Wednesday, October 31

Just Down the Hall:
Living with Writers


Sometimes being ambitious isn't very fun. Late Monday night as my fingers were frantically punching the keys of my laptop to get a first draft hammered out for class Tuesday, I was beginning to think maybe I’d taken Bailey a little too seriously when he said "be ambitious."

But I got it finished in time for class, a 14-page rough draft of a story set in the swing era, told from two points of view: a white band leader and the young black singer he hires to sing in his band. I spent more time going back through my jazz class notes, flipping through books on jazz from the library and searching the Web for information on jazz ballrooms and 1930s slang than I actually did writing.

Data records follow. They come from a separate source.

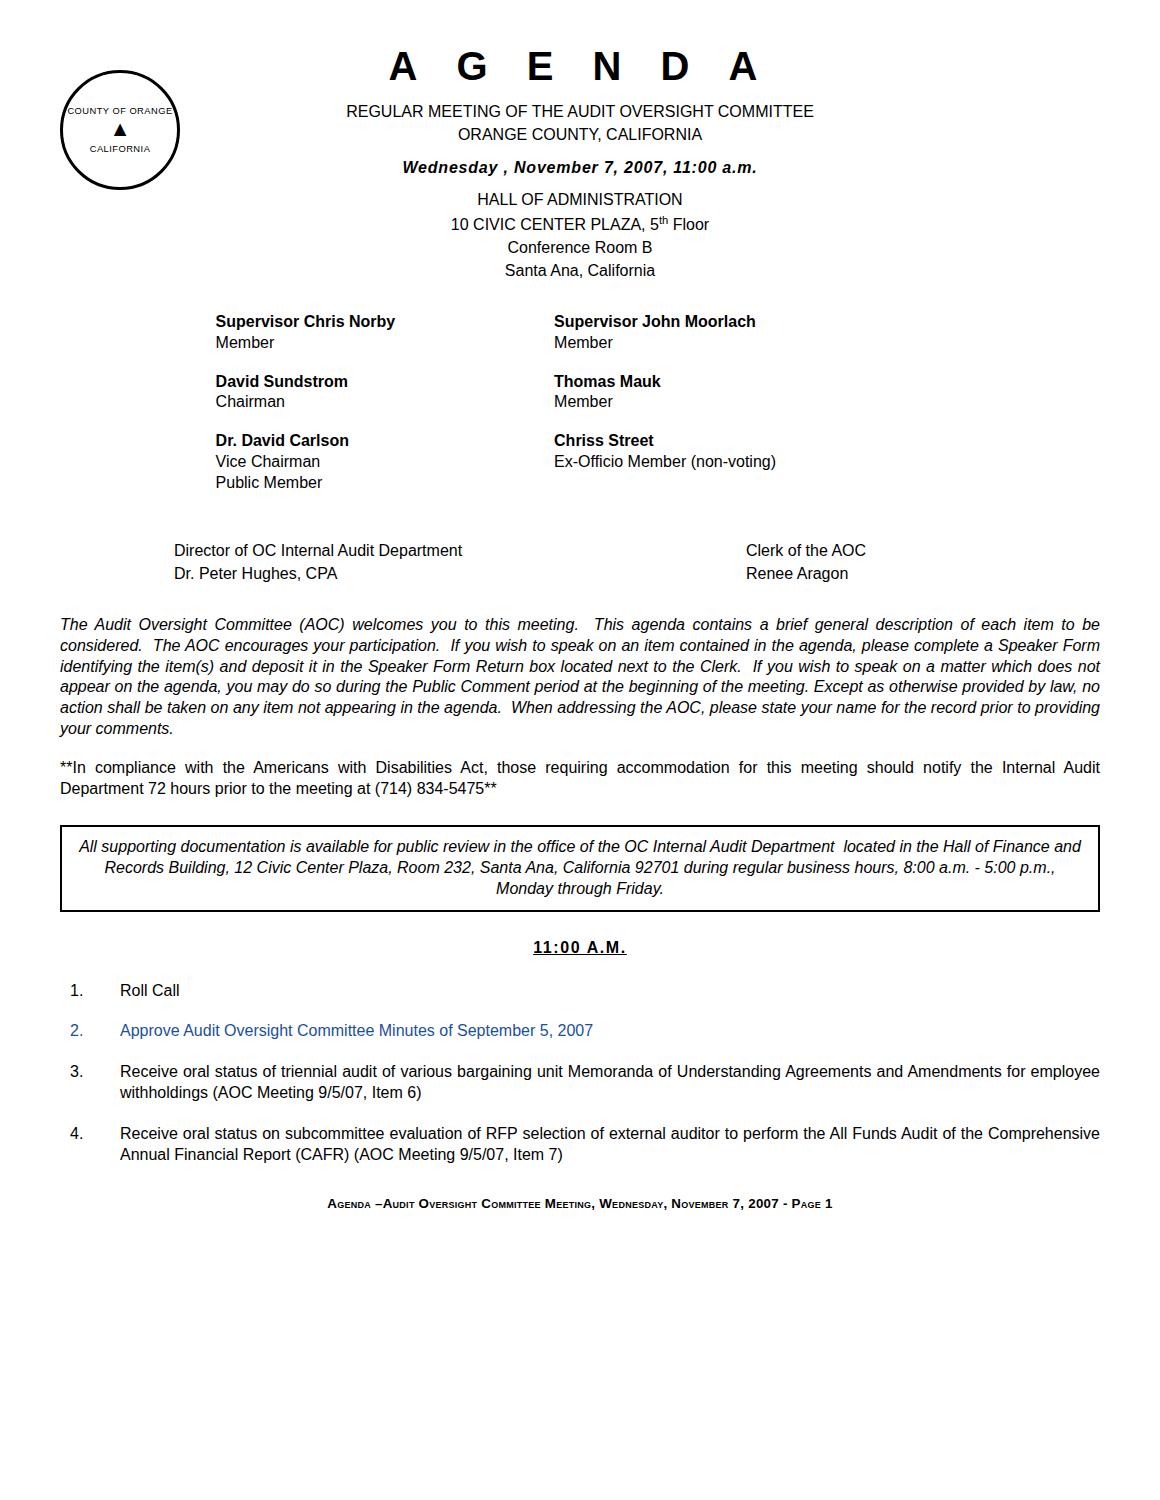COUNTY OF ORANGE ▲ CALIFORNIA
A G E N D A
REGULAR MEETING OF THE AUDIT OVERSIGHT COMMITTEE
ORANGE COUNTY, CALIFORNIA
Wednesday , November 7, 2007, 11:00 a.m.
HALL OF ADMINISTRATION
10 CIVIC CENTER PLAZA, 5th Floor
Conference Room B
Santa Ana, California
| Supervisor Chris Norby Member | Supervisor John Moorlach Member |
| David Sundstrom Chairman | Thomas Mauk Member |
| Dr. David Carlson Vice Chairman Public Member | Chriss Street Ex-Officio Member (non-voting) |
| Director of OC Internal Audit Department | Clerk of the AOC |
| Dr. Peter Hughes, CPA | Renee Aragon |
The Audit Oversight Committee (AOC) welcomes you to this meeting. This agenda contains a brief general description of each item to be considered. The AOC encourages your participation. If you wish to speak on an item contained in the agenda, please complete a Speaker Form identifying the item(s) and deposit it in the Speaker Form Return box located next to the Clerk. If you wish to speak on a matter which does not appear on the agenda, you may do so during the Public Comment period at the beginning of the meeting. Except as otherwise provided by law, no action shall be taken on any item not appearing in the agenda. When addressing the AOC, please state your name for the record prior to providing your comments.
**In compliance with the Americans with Disabilities Act, those requiring accommodation for this meeting should notify the Internal Audit Department 72 hours prior to the meeting at (714) 834-5475**
All supporting documentation is available for public review in the office of the OC Internal Audit Department located in the Hall of Finance and Records Building, 12 Civic Center Plaza, Room 232, Santa Ana, California 92701 during regular business hours, 8:00 a.m. - 5:00 p.m., Monday through Friday.
11:00 A.M.
Roll Call
Approve Audit Oversight Committee Minutes of September 5, 2007
Receive oral status of triennial audit of various bargaining unit Memoranda of Understanding Agreements and Amendments for employee withholdings (AOC Meeting 9/5/07, Item 6)
Receive oral status on subcommittee evaluation of RFP selection of external auditor to perform the All Funds Audit of the Comprehensive Annual Financial Report (CAFR) (AOC Meeting 9/5/07, Item 7)
Agenda –Audit Oversight Committee Meeting, Wednesday, November 7, 2007 - Page 1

Thankfully class yesterday was only a peer review and not a full-blown workshop. I was partnered with Theresa, and we traded stories and marked them up. Class ended before we were done discussing the stories with each other, so Theresa just came to my dorm room after class since she just lives down the hall from me. We sat cross-legged on the floor and talked about our stories for while.

I really like being around so many talented writers, other people my age who take writing seriously. They're people I have a lot of respect for.

I live in Hassinger Hall, a small three-story dorm with the offices of the English Department in the basement. Three other writing majors live just down the hall from me, so it’s really easy to just walk down the hall and get some feedback or bounce an idea off Thersa or Dan or Liz. Some of us are even working on converting the business major in room 306 into a writing major.

Rob, a friend of mine from the summer workshop, and I actually swapped some of our old (poorly written, we now realize) short stories the other day. We gave each other the weirdest ones we’d ever written because Rob was somewhat dismayed about not being able to write science fiction (Tom Bailey likes only realistic fiction. No sci-fi. No fantasy. No horror. He once told us he likes to feed elves to his dogs).

Which reminds me. Tonight is Halloween. I put together a scary-story reading for tonight at 10 with some other people on my floor. I’m real excited. Garth, an English Lit major, is going to read some Poe, Theresa might be reading “The Lottery,” and I’ll be reading Stephen King’s “The Moving Finger.” It should be great.